“Free” de Chris Anderson
Je viens de terminer la lecture du dernier livre de Chris Anderson, Free. Il s’agit d’un livre sur la grande tendance des produits gratuits sur internet – et ailleurs. Mr Anderson semble vouloir inventer un nouveau concept, le “Free” ou “Free” tout court. Ce concept est intraduisible en français car il évoque non seulement la gratuité mais la liberté aussi. Cependant, le livre s’adresse clairement aux entrepreneurs, et il sera surtout question d’argent. La “gratuité” apparaît comme le résultat d’une prise de recul: un produit ou un service faisant toujours partie d’un écosystème complexe, on choisit de le rendre gratuit parce que ça attire du monde, et on se rattrape sur les produits annexes. Ou alors on rend un service gratuit pour les curieux, qui n’en feront qu’un usage léger, et on le fait payer aux utilisateurs plus exigeants. Ce genre de choses.
Mais “Free”, le concept, ça va quand même un peu plus loin. D’abord, d’après Anderson, il faut se pencher sur les raisons qui le rendent tellement attrayant sur le plan marketing. Et puis de là, comment se positionner par rapport à lui ce qui, nous dit l’auteur, est une question qui se posera à chacun de nous: on peut bien faire payer des choses aux gens, mais tout en sachant qu’il y aura presque toujours une alternative gratuite. Bon. Ensuite, il y a la Free Economy: Wikipedia, Linux, tout ça.

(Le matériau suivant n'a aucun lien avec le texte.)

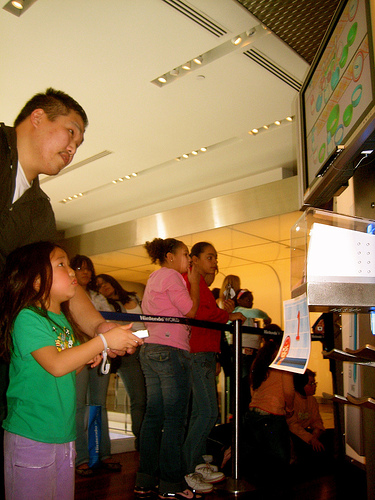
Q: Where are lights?
A: On the ceiling.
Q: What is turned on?
A: TV screen.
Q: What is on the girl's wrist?
A: Strap for Wii controller.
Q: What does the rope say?
A: Nintendo.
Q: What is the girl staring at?
A: TV screen.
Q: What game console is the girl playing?
A: Wii.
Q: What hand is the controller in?
A: Right.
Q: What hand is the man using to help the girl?
A: Left.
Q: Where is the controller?
A: In her hand.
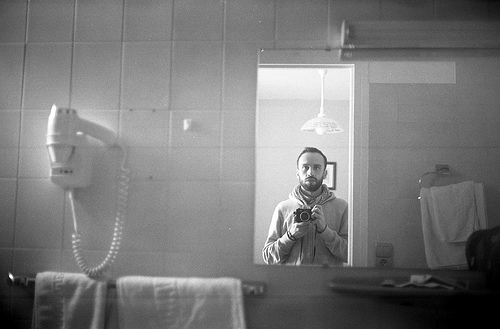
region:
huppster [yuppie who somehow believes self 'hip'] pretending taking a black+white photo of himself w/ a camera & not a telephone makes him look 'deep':
[258, 136, 348, 263]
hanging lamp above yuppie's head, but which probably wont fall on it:
[290, 68, 352, 140]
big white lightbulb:
[313, 127, 327, 137]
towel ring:
[413, 165, 455, 204]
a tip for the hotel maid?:
[371, 269, 465, 293]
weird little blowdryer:
[34, 100, 144, 283]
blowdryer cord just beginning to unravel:
[61, 145, 141, 282]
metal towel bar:
[1, 265, 270, 303]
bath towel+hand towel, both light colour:
[26, 265, 248, 327]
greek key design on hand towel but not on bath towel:
[45, 270, 70, 327]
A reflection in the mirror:
[268, 149, 349, 263]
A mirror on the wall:
[257, 50, 352, 261]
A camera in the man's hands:
[296, 208, 313, 220]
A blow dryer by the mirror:
[43, 104, 131, 279]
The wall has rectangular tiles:
[123, 40, 225, 242]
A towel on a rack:
[119, 281, 239, 326]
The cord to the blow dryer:
[101, 165, 138, 252]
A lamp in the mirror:
[309, 73, 337, 135]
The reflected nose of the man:
[308, 165, 313, 175]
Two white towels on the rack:
[41, 276, 237, 321]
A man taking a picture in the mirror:
[260, 146, 345, 262]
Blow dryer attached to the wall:
[45, 105, 130, 275]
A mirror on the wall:
[251, 48, 497, 264]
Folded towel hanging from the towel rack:
[22, 271, 108, 327]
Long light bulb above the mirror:
[341, 18, 498, 48]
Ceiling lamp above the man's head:
[302, 68, 342, 134]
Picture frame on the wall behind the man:
[321, 160, 337, 190]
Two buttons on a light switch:
[375, 243, 392, 265]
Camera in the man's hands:
[292, 207, 317, 222]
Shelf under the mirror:
[328, 275, 483, 302]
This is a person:
[261, 131, 357, 271]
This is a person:
[304, 160, 364, 247]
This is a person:
[260, 195, 320, 272]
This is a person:
[280, 139, 339, 219]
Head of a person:
[294, 133, 335, 196]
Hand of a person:
[314, 197, 351, 264]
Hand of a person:
[261, 195, 314, 270]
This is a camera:
[294, 205, 320, 222]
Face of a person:
[299, 155, 322, 187]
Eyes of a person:
[299, 160, 321, 173]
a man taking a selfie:
[242, 57, 374, 269]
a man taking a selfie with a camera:
[258, 59, 358, 276]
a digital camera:
[282, 200, 329, 231]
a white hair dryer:
[28, 91, 145, 279]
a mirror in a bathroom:
[232, 42, 492, 303]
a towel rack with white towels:
[9, 262, 270, 327]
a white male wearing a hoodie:
[261, 143, 356, 277]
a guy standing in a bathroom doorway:
[264, 130, 356, 259]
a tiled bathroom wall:
[142, 0, 234, 253]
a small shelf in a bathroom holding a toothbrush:
[317, 271, 474, 306]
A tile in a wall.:
[165, 106, 226, 148]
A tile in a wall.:
[165, 143, 222, 183]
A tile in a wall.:
[118, 105, 172, 145]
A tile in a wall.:
[113, 32, 168, 114]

“Free Economy” est une idée qui fait peur aux Etats-Unis; si ce n’est pas du communisme, et si, comme on vient de le voir, “Free” n’est qu’un arme de plus dans l’arsenal de l’entrepreneur, que vient-il donc remplacer? À cette question Anderson donne 2 réponses: 1) du temps; 2) de la réputation. Du temps lorsqu’on capte votre temps de cerveau ou celui de ceux à qui vous allez parler des services que vous utilisez gratuitement; de la réputation, lorsque vous offrez gratuitement votre temps pour augmenter votre “capital social”. La boucle est bouclée: “Free” = “Money” (quoique indirectement)! et le capitalisme est sauf.
Personnellement, je trouve ça un peu décevant. Il y a aussi dans le livre une ou deux envolées sur le thème de l’abondance. “Free” serait le signe que nous nous préparons à une ère d’abondance. Plus ils se dématérialisent, plus produits et services devient abondants, et donc bon marché et, à la limite, gratuits. Ce qui est vrai aujourd’hui des services le sera bientôt pour les biens matériels.
C’est déjà plus enthousiasmant. Mais pourquoi une économie basée sur l’argent serait-elle remplacée par une économie basée sur le temps et la réputation dans une société de l’abondance? J’ai presque l’impression que ce serait pire. Au moins l’argent, malgré la mesquinerie ou la cupidité qu’il nous inspire, a une odeur de soufre qui le rend excitant, en quelque sorte. Mais le “temps (de cerveau disponible)” et la “réputation”, peut-on vraiment imaginer concepts plus vulgaires?
L’esquisse que fait Anderson d’une société où les coûts de production seraient devenus marginaux et où nous puissions remplacer le “free market” par le “Free” tout court est alléchante, mais tel qu’il en délimite les contours, il s’agit rien moins que d’un leurre. La liberté, la vraie, c’est une percée dans le corps des conventions, de cela même qui se comptabilise, l’affirmation de l’audace qui caractérise notre espèce dans ces meilleurs moments. Il est dommage qu’un mot comme Free fasse l’objet d’un aussi mauvais traitement.